Micheletti Robert G, Fishbein Gregory A, Currier Judith S, Singer Elyse J, Fishbein Michael C
Department of Medicine, Division of Infectious Diseases, University of California at Los Angeles, Los Angeles, CA 90035, USA.
Mod Pathol. 2008 Aug;21(8):1019-28. doi: 10.1038/modpathol.2008.89. Epub 2008 Jun 6.
Two well-recognized patterns of calcification occur in large- and medium-sized arteries, intimal calcification associated with atherosclerosis and medial calcification described by Mönckeberg. Calcification limited to the internal elastic lamina is a third pattern of calcification not previously reported in coronary arteries. Here we describe 19 cases of coronary artery internal elastic lamina calcification. We serially sectioned and examined the coronary arteries of 66 patients with advanced AIDS and 27 HIV- controls with other chronic illnesses. We observed calcification of the internal elastic lamina in 10 HIV+ patients and 9 controls. HIV- patients with internal elastic lamina calcification were significantly older than HIV- patients without it (P=0.008) and HIV+ patients with it (P=0.006). Occasionally, calcification encroached on adjacent intimal or medial tissue with mild fibrosis. There was frequent disruption of the internal elastic lamina but no evidence of inflammation. Calcification was the dominant histologic feature in all cases. Von Kossa, Alizarin red, and trichrome/elastic stains confirmed these findings. Patients with internal elastic lamina calcification often had extensive medical histories but did not suffer from chronic renal failure or other conditions known to cause calcium dysregulation. We describe coronary internal elastic lamina calcification in HIV+ patients and older HIV- adults. The clinical significance of this finding is unknown. It could lead to arterial stiffening and increased pulse pressure and could be mistaken for intimal calcification on coronary imaging. Internal elastic lamina calcification may result from premature aging due to HIV disease and chronic illness or from metabolic disorders in HIV+ patients.

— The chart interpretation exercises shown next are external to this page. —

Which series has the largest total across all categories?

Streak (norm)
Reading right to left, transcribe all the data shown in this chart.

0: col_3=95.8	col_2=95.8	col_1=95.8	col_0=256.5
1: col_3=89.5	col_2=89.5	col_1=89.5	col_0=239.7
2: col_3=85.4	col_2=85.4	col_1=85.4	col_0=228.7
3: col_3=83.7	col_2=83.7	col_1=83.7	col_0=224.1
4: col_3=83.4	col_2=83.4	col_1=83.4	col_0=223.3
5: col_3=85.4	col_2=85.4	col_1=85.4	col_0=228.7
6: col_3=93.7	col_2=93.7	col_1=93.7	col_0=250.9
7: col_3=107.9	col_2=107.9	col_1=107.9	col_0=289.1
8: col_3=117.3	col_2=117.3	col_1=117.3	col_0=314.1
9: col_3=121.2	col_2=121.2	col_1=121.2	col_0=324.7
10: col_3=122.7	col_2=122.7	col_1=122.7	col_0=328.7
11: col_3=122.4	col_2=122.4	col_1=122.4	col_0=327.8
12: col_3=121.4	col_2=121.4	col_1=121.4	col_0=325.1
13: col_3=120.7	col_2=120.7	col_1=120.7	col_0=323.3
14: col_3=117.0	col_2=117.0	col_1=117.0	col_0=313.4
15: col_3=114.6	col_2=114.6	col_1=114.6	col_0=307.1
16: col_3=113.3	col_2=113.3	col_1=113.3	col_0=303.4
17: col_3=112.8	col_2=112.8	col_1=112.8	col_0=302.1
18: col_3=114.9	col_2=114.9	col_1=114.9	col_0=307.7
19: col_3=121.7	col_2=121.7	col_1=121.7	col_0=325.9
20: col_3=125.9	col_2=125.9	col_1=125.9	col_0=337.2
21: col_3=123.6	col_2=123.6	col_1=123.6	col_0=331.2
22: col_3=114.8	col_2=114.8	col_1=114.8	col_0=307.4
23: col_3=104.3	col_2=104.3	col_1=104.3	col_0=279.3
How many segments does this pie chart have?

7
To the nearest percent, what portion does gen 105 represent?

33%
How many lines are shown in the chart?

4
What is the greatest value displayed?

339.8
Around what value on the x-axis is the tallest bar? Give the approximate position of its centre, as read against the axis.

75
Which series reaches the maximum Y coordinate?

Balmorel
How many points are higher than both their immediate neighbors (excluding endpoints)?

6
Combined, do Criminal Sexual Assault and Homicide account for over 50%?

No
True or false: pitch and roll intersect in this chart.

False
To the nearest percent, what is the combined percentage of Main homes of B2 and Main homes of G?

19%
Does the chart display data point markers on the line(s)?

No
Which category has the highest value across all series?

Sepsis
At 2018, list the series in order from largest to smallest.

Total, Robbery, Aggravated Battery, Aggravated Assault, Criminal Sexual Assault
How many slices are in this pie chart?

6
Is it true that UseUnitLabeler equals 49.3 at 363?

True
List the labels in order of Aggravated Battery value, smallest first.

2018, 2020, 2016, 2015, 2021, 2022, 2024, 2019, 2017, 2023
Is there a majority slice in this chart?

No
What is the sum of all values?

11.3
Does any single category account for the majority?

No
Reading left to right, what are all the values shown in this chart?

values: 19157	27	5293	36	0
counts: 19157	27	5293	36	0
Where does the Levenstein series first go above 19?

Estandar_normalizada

在大中型动脉中出现两种公认的钙化模式,即与动脉粥样硬化相关的内膜钙化和由蒙克贝格描述的中膜钙化。局限于内弹性膜的钙化是冠状动脉中先前未报道的第三种钙化模式。在此,我们描述19例冠状动脉内弹性膜钙化病例。我们对66例晚期艾滋病患者和27例患有其他慢性疾病的HIV阴性对照者的冠状动脉进行了连续切片检查。我们在10例HIV阳性患者和9例对照者中观察到了内弹性膜钙化。有内弹性膜钙化的HIV阴性患者比无钙化的HIV阴性患者(P = 0.008)以及有钙化的HIV阳性患者(P = 0.006)年龄显著更大。偶尔,钙化会侵犯相邻的内膜或中膜组织并伴有轻度纤维化。内弹性膜常有破坏但无炎症迹象。钙化是所有病例中的主要组织学特征。冯·科萨染色、茜素红染色和三色/弹性染色证实了这些发现。有内弹性膜钙化的患者通常有广泛的病史,但未患慢性肾衰竭或其他已知会导致钙调节异常的疾病。我们描述了HIV阳性患者和老年HIV阴性成年人中的冠状动脉内弹性膜钙化。这一发现的临床意义尚不清楚。它可能导致动脉僵硬和脉压增加,并且在冠状动脉成像时可能被误诊为内膜钙化。内弹性膜钙化可能是由于HIV疾病和慢性疾病导致的早衰,或者是HIV阳性患者的代谢紊乱所致。